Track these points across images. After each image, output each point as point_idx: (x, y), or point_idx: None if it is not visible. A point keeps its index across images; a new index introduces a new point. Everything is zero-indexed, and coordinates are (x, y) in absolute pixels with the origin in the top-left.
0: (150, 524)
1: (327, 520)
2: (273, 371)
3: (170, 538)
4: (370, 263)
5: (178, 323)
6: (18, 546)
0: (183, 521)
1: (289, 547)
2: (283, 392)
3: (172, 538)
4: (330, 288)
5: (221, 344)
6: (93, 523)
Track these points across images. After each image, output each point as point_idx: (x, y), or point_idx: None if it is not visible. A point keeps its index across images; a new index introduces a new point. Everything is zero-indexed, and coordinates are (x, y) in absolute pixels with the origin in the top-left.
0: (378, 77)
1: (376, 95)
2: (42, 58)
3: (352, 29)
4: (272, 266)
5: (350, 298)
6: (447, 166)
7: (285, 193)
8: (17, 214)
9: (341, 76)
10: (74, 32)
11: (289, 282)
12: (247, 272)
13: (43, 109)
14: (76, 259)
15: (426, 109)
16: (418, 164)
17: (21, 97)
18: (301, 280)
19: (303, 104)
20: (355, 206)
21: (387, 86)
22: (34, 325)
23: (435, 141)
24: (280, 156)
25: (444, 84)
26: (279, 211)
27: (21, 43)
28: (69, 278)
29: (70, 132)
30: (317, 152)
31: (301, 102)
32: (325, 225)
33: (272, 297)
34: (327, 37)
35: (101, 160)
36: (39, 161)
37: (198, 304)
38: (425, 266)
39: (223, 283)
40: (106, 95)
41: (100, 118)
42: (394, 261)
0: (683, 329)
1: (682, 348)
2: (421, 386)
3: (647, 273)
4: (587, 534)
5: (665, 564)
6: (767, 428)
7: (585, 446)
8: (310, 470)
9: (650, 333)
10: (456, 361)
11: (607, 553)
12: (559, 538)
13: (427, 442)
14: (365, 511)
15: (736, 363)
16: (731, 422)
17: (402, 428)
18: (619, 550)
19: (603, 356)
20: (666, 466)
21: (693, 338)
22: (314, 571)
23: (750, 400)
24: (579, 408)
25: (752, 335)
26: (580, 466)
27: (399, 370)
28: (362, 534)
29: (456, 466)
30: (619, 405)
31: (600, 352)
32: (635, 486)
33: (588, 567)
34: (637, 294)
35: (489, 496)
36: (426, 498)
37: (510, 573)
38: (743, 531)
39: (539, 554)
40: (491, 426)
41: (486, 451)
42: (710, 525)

§

◆ Set exercise ◆
Return every line of the material above verbatim, keeping the original order.

◆ Right answer ◆
Track these points across images. After each image, output each point as point_idx: (x, y), or point_idx: None if it is not visible. A point keeps its index across images; a new index introduces a new point. Everything is zero-indexed, and coordinates are (x, y) in absolute pixels with the origin in the top-left.
0: (150, 524)
1: (327, 520)
2: (273, 371)
3: (170, 538)
4: (370, 263)
5: (178, 323)
6: (18, 546)
0: (183, 521)
1: (289, 547)
2: (283, 392)
3: (172, 538)
4: (330, 288)
5: (221, 344)
6: (93, 523)
Track these points across images. After each image, output each point as point_idx: (x, y), or point_idx: None if it is not visible. A point keeps its index across images; a new index introduces a new point. Everything is zero-indexed, and coordinates are (x, y) in absolute pixels with the origin in the top-left.
0: (378, 77)
1: (376, 95)
2: (42, 58)
3: (352, 29)
4: (272, 266)
5: (350, 298)
6: (447, 166)
7: (285, 193)
8: (17, 214)
9: (341, 76)
10: (74, 32)
11: (289, 282)
12: (247, 272)
13: (43, 109)
14: (76, 259)
15: (426, 109)
16: (418, 164)
17: (21, 97)
18: (301, 280)
19: (303, 104)
20: (355, 206)
21: (387, 86)
22: (34, 325)
23: (435, 141)
24: (280, 156)
25: (444, 84)
26: (279, 211)
27: (21, 43)
28: (69, 278)
29: (70, 132)
30: (317, 152)
31: (301, 102)
32: (325, 225)
33: (272, 297)
34: (327, 37)
35: (101, 160)
36: (39, 161)
37: (198, 304)
38: (425, 266)
39: (223, 283)
40: (106, 95)
41: (100, 118)
42: (394, 261)
0: (683, 329)
1: (682, 348)
2: (421, 386)
3: (647, 273)
4: (587, 534)
5: (665, 564)
6: (767, 428)
7: (585, 446)
8: (310, 470)
9: (650, 333)
10: (456, 361)
11: (607, 553)
12: (559, 538)
13: (427, 442)
14: (365, 511)
15: (736, 363)
16: (731, 422)
17: (402, 428)
18: (619, 550)
19: (603, 356)
20: (666, 466)
21: (693, 338)
22: (314, 571)
23: (750, 400)
24: (579, 408)
25: (752, 335)
26: (580, 466)
27: (399, 370)
28: (362, 534)
29: (456, 466)
30: (619, 405)
31: (600, 352)
32: (635, 486)
33: (588, 567)
34: (637, 294)
35: (489, 496)
36: (426, 498)
37: (510, 573)
38: (743, 531)
39: (539, 554)
40: (491, 426)
41: (486, 451)
42: (710, 525)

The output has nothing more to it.